Scientists uncover cells at the origin of basal cell carcinoma
For years researchers have been trying to identify the molecular changes that occur in tumour-initiating cells from the very first oncogenic mutation to the development of invasive tumors. The most frequently diagnosed skin cancer in humans is basal cell carcinoma, with over a million such cases reported each year. An EU-funded team of researchers led by Prof. Cédric Blanpain of the Université libre de Bruxelles (ULB) has identified the molecular events that occur during basal cell carcinoma initiation. This study was recently published in the journal Nature Cell Biology and it was partially supported by the European Research Council (ERC) Starting Grant worth EUR 1.6 million awarded to Prof. Blanpain.
Using an inducible mouse model, the Belgian research team discovered that basal cell carcinoma initiating cells are first reprogrammed before progressing to invasive carcinoma. 'We were extremely surprised to see that tumor initiating cells were progressively and profoundly reprogrammed into a molecular identity that resembles progenitor cells present during embryonic development,' said Dr Youssef, first author of the publication.
The scientists showed that the Wnt/beta-catenin signalling pathway is activated in basal cell carcinoma-initiating cells immediately after oncogene expression, and using genetic or pharmacologic inhibitors they demonstrated that this signalling pathway is necessary for both the reprogramming of tumour-initiating cells and for tumour initiation.

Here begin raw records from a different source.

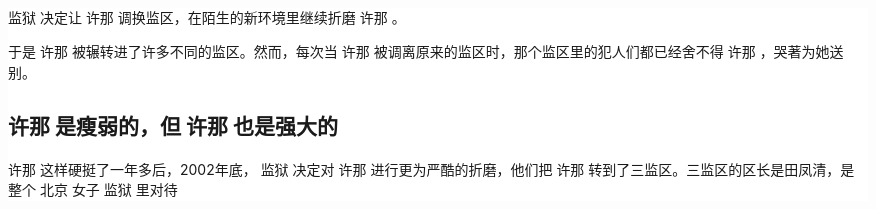   <ok href="/term/2509">
   监狱
  </ok>
  决定让
  <ok href="/term/335206">
   许那
  </ok>
  调换监区，在陌生的新环境里继续折磨
  <ok href="/term/335206">
   许那
  </ok>
  。
 </p>
 <p>
  于是
  <ok href="/term/335206">
   许那
  </ok>
  被辗转进了许多不同的监区。然而，每次当
  <ok href="/term/335206">
   许那
  </ok>
  被调离原来的监区时，那个监区里的犯人们都已经舍不得
  <ok href="/term/335206">
   许那
  </ok>
  ，哭著为她送别。
 </p>
 <h2>
  <ok href="/term/335206">
   许那
  </ok>
  是瘦弱的，但
  <ok href="/term/335206">
   许那
  </ok>
  也是强大的
 </h2>
 <p>
  <ok href="/term/335206">
   许那
  </ok>
  这样硬挺了一年多后，2002年底，
  <ok href="/term/2509">
   监狱
  </ok>
  决定对
  <ok href="/term/335206">
   许那
  </ok>
  进行更为严酷的折磨，他们把
  <ok href="/term/335206">
   许那
  </ok>
  转到了三监区。三监区的区长是田凤清，是整个
  <ok href="/term/2252">
   北京
  </ok>
  女子
  <ok href="/term/2509">
   监狱
  </ok>
  里对待
  <ok href="/term/968">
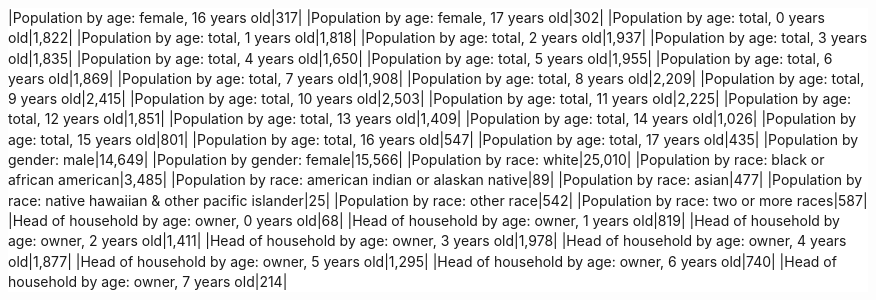 |Population by age: female, 16 years old|317|
|Population by age: female, 17 years old|302|
|Population by age: total, 0 years old|1,822|
|Population by age: total, 1 years old|1,818|
|Population by age: total, 2 years old|1,937|
|Population by age: total, 3 years old|1,835|
|Population by age: total, 4 years old|1,650|
|Population by age: total, 5 years old|1,955|
|Population by age: total, 6 years old|1,869|
|Population by age: total, 7 years old|1,908|
|Population by age: total, 8 years old|2,209|
|Population by age: total, 9 years old|2,415|
|Population by age: total, 10 years old|2,503|
|Population by age: total, 11 years old|2,225|
|Population by age: total, 12 years old|1,851|
|Population by age: total, 13 years old|1,409|
|Population by age: total, 14 years old|1,026|
|Population by age: total, 15 years old|801|
|Population by age: total, 16 years old|547|
|Population by age: total, 17 years old|435|
|Population by gender: male|14,649|
|Population by gender: female|15,566|
|Population by race: white|25,010|
|Population by race: black or african american|3,485|
|Population by race: american indian or alaskan native|89|
|Population by race: asian|477|
|Population by race: native hawaiian & other pacific islander|25|
|Population by race: other race|542|
|Population by race: two or more races|587|
|Head of household by age: owner, 0 years old|68|
|Head of household by age: owner, 1 years old|819|
|Head of household by age: owner, 2 years old|1,411|
|Head of household by age: owner, 3 years old|1,978|
|Head of household by age: owner, 4 years old|1,877|
|Head of household by age: owner, 5 years old|1,295|
|Head of household by age: owner, 6 years old|740|
|Head of household by age: owner, 7 years old|214|
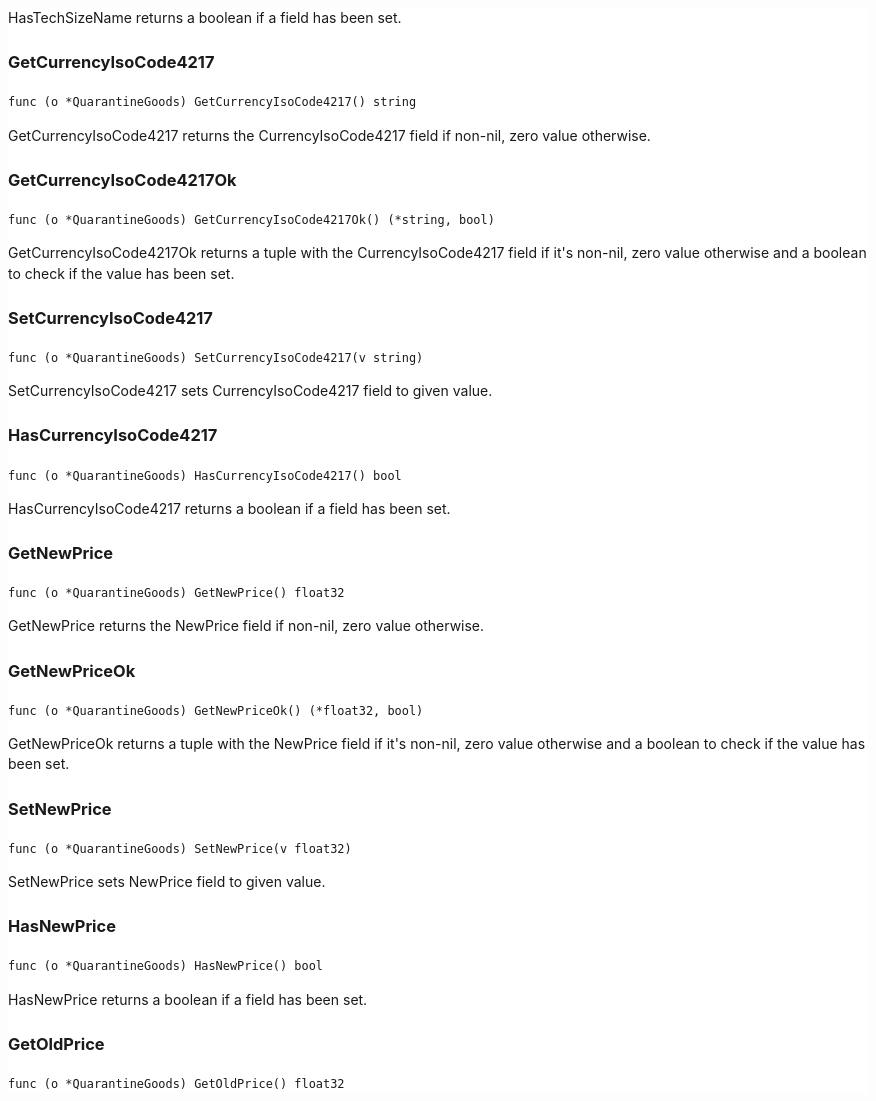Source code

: HasTechSizeName returns a boolean if a field has been set.

### GetCurrencyIsoCode4217

`func (o *QuarantineGoods) GetCurrencyIsoCode4217() string`

GetCurrencyIsoCode4217 returns the CurrencyIsoCode4217 field if non-nil, zero value otherwise.

### GetCurrencyIsoCode4217Ok

`func (o *QuarantineGoods) GetCurrencyIsoCode4217Ok() (*string, bool)`

GetCurrencyIsoCode4217Ok returns a tuple with the CurrencyIsoCode4217 field if it's non-nil, zero value otherwise
and a boolean to check if the value has been set.

### SetCurrencyIsoCode4217

`func (o *QuarantineGoods) SetCurrencyIsoCode4217(v string)`

SetCurrencyIsoCode4217 sets CurrencyIsoCode4217 field to given value.

### HasCurrencyIsoCode4217

`func (o *QuarantineGoods) HasCurrencyIsoCode4217() bool`

HasCurrencyIsoCode4217 returns a boolean if a field has been set.

### GetNewPrice

`func (o *QuarantineGoods) GetNewPrice() float32`

GetNewPrice returns the NewPrice field if non-nil, zero value otherwise.

### GetNewPriceOk

`func (o *QuarantineGoods) GetNewPriceOk() (*float32, bool)`

GetNewPriceOk returns a tuple with the NewPrice field if it's non-nil, zero value otherwise
and a boolean to check if the value has been set.

### SetNewPrice

`func (o *QuarantineGoods) SetNewPrice(v float32)`

SetNewPrice sets NewPrice field to given value.

### HasNewPrice

`func (o *QuarantineGoods) HasNewPrice() bool`

HasNewPrice returns a boolean if a field has been set.

### GetOldPrice

`func (o *QuarantineGoods) GetOldPrice() float32`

Professor Blanpain's team worked together with physicians from the Department of Dermatology, Pathology and Plastic Surgery at the Hospital Erasme in Brussels to demonstrate that human basal cell carcinoma initiating cells behave in the same way as the mouse model in that they are also reprogrammed into embryonic hair follicle progenitors and activate Wnt/beta-catenin signalling.
'I am particularly excited about this work, because this basic research turns out to be very relevant for human diseases, with the identification of potentially new avenues to treat or to prevent the occurrence of the most common cancer in humans,' said Professor Blanpain.
This research study should greatly benefit future work on cancer, and developmental and stem cell biology.